Andererseits finde ich es selbst „scheibchenweise“ unglaublich. Es stimmt mich sehr sehr traurig, dass ein Land wie Großbritannien so weit absinken kann, um sich solche Politiker zu leisten.

Gruß

Fritze

Hallo Fritz,

es wäre doch möglich, dass er in einer neuen Rede die
vorherigen Aussagen nochmal bekräftigt und im Zusammenhang
geäußert hat?

Möglich schon, allerdings habe ich dazu nichts gefunden. Und das fehlen von direkten Zitaten im taz-artikel machen mich misstrauisch.

Andererseits finde ich es selbst „scheibchenweise“
unglaublich. Es stimmt mich sehr sehr traurig, dass ein Land
wie Großbritannien so weit absinken kann, um sich solche
Politiker zu leisten.

Die USA sind das Land, dass den Satz „With great power comes great responsibility“ hervorgebracht hat und jetzt dies. Traurig.

Grüße,

Anwar

Hallo,

Ich finde, das ist eine sehr anglo-amerikanische Haltung

Vielleicht inzwischen. Früher gab es mal Amerikaner, die dies
gesagt haben:
„Any society that would give up a little liberty to gain a
little security will deserve neither and lose both“

Grr, immer diese falschen Zitate!

So geht das: „Those who would give up Essential Liberty to purchase a little Temporary Safety, deserve neither Liberty nor Safety.“

Und ob das wirklich von Benjamin Franklin stammt, ist nicht unumstritten. Es ist allerdings in der Tat so, dass es auf jeden Fall von einem Amerikaner stammt :smile:

http://www.futureofthebook.com/stories/storyReader$605

Gruß

Fritze

So geht das: „Those who would give up Essential Liberty to
purchase a little Temporary Safety, deserve neither Liberty
nor Safety.“

Ja, aber die andere Version ist schöner. :smile:

Und ob das wirklich von Benjamin Franklin stammt, ist nicht
unumstritten. Es ist allerdings in der Tat so, dass es auf
jeden Fall von einem Amerikaner stammt :smile:

Ich weiss, deshalb schrieb ich ja „von einem Amerikaner“ und nicht „von Benjamin Franklin“.

> _DATENBLOCK_
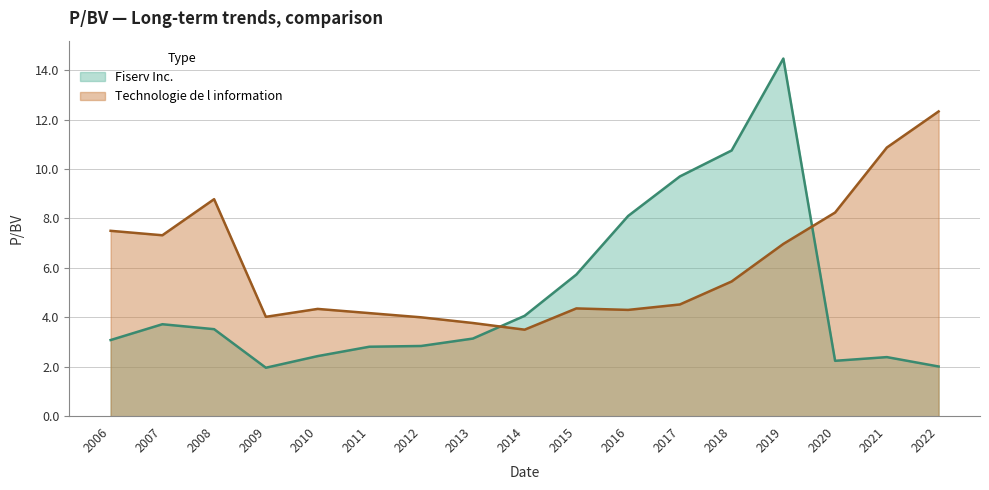

What is the difference between the maximum and minimum values in the Fiserv Inc. series?

12.5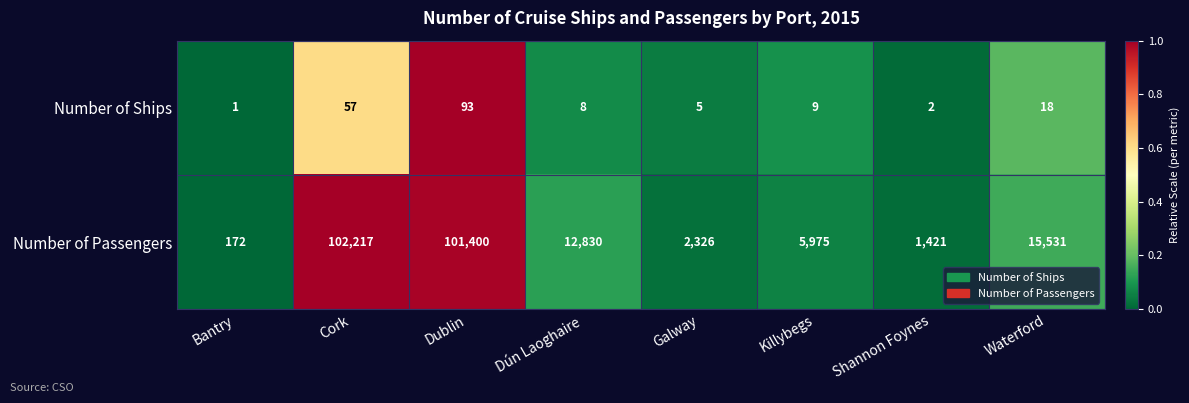

Rank the categories by Number of Passengers value from highest to lowest.

Cork, Dublin, Waterford, Dún Laoghaire, Killybegs, Galway, Shannon Foynes, Bantry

> _AUFGABEN_
(a) Stimmen die folgenden Aussagen mit der Forendiskussion überein? Antworte jeweils mit Ja oder Nein und zitiere die entscheidenden Worte wörtlich. (i) Im taz-Artikel fehlen direkte Zitate. (ii) Der Satz „With great power comes great responsibility“ wird Großbritannien zugeschrieben. (iii) Dass das Zitat von Benjamin Franklin stammt, gilt als unbestritten.
(b) Liste alle englischsprachigen Zitate aus der Forendiskussion auf, jedes nur einmal.
(c) Schreibe die Forendiskussion über das Freiheitszitat im Anschluss an ihren letzten Satz weiter.

> _LÖSUNGEN_
(a)
(i) Ja: „das fehlen von direkten Zitaten im taz-artikel machen mich misstrauisch“
(ii) Nein: „Die USA sind das Land, dass den Satz „With great power comes great responsibility“ hervorgebracht hat“
(iii) Nein: „Und ob das wirklich von Benjamin Franklin stammt, ist nicht unumstritten.“

(b)
- „With great power comes great responsibility“
- „Any society that would give up a little liberty to gain a little security will deserve neither and lose both“
- „Those who would give up Essential Liberty to purchase a little Temporary Safety, deserve neither Liberty nor Safety.“

(c)
Grüße,

Anwar

So geht das: „Those who would give up Essential Liberty to
purchase a little Temporary Safety, deserve neither Liberty
nor Safety.“

Ja, aber die andere Version ist schöner. :smile:

Also sprachlich finde ich das Original erheblich eleganter. Es ist ja auch in Ordnung, eine neue Fassung zu bringen. Dann sollte man aber darauf hinweisen, dass es eine eigene Interpretation eines ähnlichen Zitats ist und nicht durch das setzen von Anfürhungszeichen oder gar – was Du ja nicht getan hast – durch nennen des vermeintlichen Urhebers den Eindruck erwecken, dass sei so von xyz gesagt worden.

Ich habe mir in meiner Studentenzeit mal den Spaß erlaubt, auf dem Klo (war im Studentenwohnheim Dauerstressthema, weil es keine getrennten Männlein/Weiblein Toiletten gab) folgenden Spruch aufzuhängen:

A real man takes a stand for his rights, but a seat for his piss!" [Winston Churchill]

Irgendwann ist mir dann aufgefallen, dass die Leute wirklich geglaubt haben, Churchill hätte das so gesagt! Gruselig.

Gruß

Fritze

Hi,

Ich finde, das ist eine sehr anglo-amerikanische Haltung

Vielleicht inzwischen. Früher gab es mal Amerikaner […]

mit „typisch anglo-amerikanisch“ habe ich nicht unbedingt die angebliche Spannung zwischen Freiheit und Sicherheit gemeint (wobei der Glaube, „entweder F. oder S.“, auch typisch a-a ist), sondern die Haltung, dass der Staat auf seine Minimalfunktion beschränkt bleiben müsste, dass er also Sicherheit zu leisten und Freiheit zu sichern hätte.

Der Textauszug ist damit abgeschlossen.